Magnetic tweezers are widely used in the study of biological macromolecules because of their simple principle, low cost, high parallelism and single-molecule tracking. In addition to studying the mechanical properties of DNA and its higher-order structures, magnetic tweezers can also be used to study the folding kinetics of various proteins, such as actin (Yuan et al. 2017) and trans-membrane proteins (Min et al. 2015). The constant force measurement, which is easy to be realized by magnetic tweezers, is also suitable for studying the working mechanism of DNA-related enzymes, such as condensin (Eeftens et al. 2017), helicase (Li et al. 2016a; Seol et al. 2016), and polymerase (Maier et al. 2000).

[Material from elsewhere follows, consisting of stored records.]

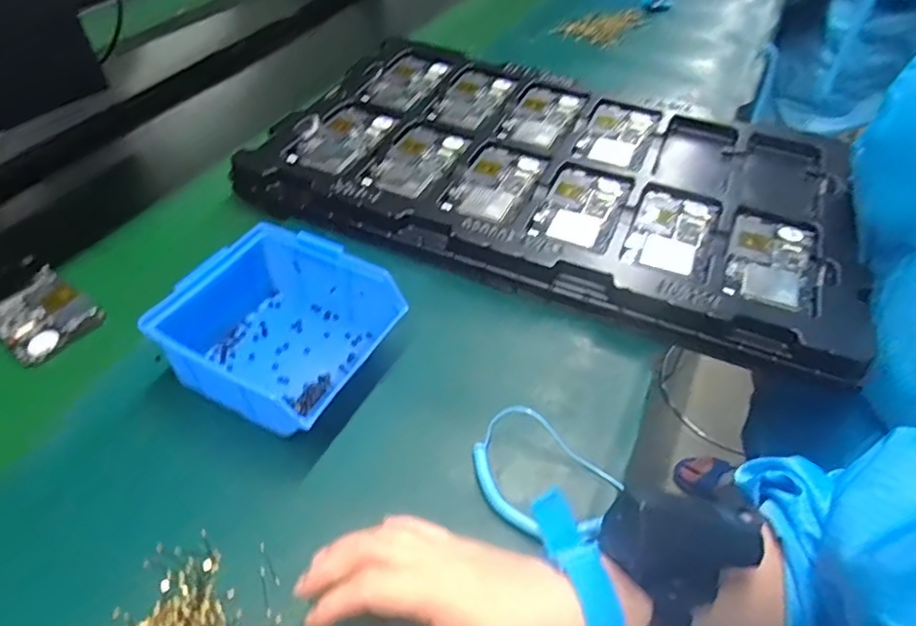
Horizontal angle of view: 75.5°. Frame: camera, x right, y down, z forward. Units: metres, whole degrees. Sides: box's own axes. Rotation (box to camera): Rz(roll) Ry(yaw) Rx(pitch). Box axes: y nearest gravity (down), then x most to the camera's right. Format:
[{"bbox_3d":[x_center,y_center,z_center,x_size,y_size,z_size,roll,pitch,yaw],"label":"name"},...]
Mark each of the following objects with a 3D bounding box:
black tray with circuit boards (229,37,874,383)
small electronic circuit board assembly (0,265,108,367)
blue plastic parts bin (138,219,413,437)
[{"bbox_3d":[0.101,-0.143,0.601,0.557,0.056,0.332,16,47,15],"label":"black tray with circuit boards"},{"bbox_3d":[-0.338,0.001,0.480,0.093,0.008,0.064,30,52,26],"label":"small electronic circuit board assembly"},{"bbox_3d":[-0.127,0.014,0.423,0.139,0.072,0.128,19,48,17],"label":"blue plastic parts bin"}]

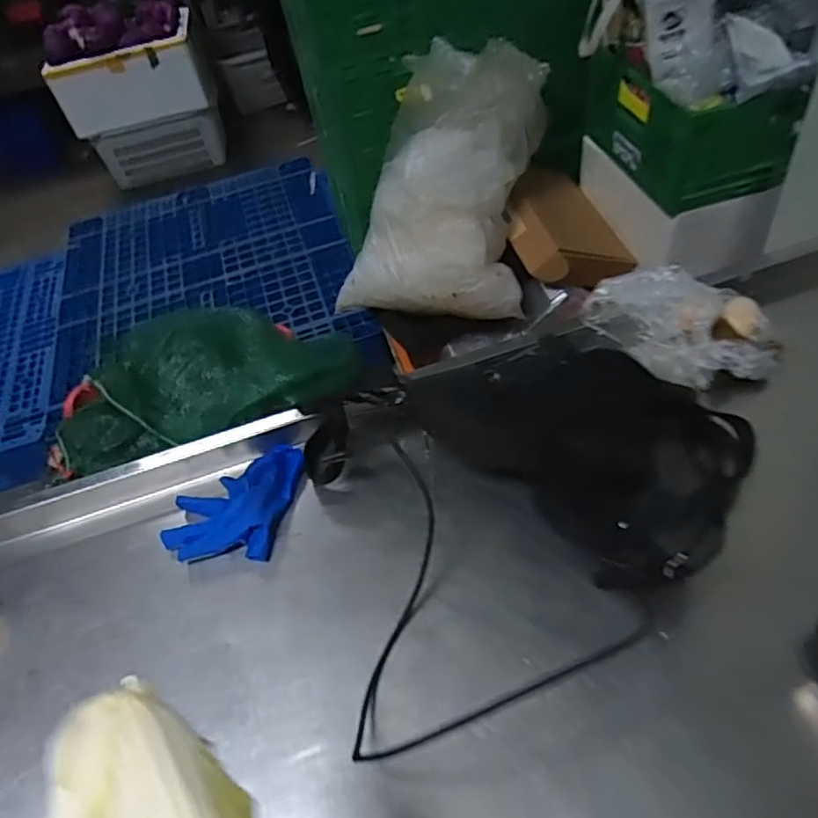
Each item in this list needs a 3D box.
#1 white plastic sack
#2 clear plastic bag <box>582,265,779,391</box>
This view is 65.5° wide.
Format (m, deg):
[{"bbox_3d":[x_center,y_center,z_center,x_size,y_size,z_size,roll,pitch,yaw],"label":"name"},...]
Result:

In the last 20 years, the technology and analytical theory of magnetic tweezers have been continuously improved. According to the needs of experiments, a series of improvements on magnetic tweezers have been made. For example, Yan Jie’s group developed the transverse magnetic tweezers, which can greatly improve the force applied by the magnetic beads (Yan et al. 2004). They also developed a non-disturbing buffer exchange technology to replace the buffer environment in the measurement process (Le et al. 2015). In order to improve the resolution of magnetic tweezers, Ralf Seidel et al. used CMOS camera with ultra-high sampling rate and image processing technology base on GPU, improving the resolution of magnetic tweezers to angstrom level (Huhle et al. 2015). On the other hand, Terence R. Strick et al. used single-molecule FRET technology to combine with magnetic tweezers (Graves et al. 2015), which not only can improve the resolution of length change, but also can be used to reveal whether the protein falls off in the process of a structural transformation. Further development of these technologies may provide new platform to solve the hard questions in life science.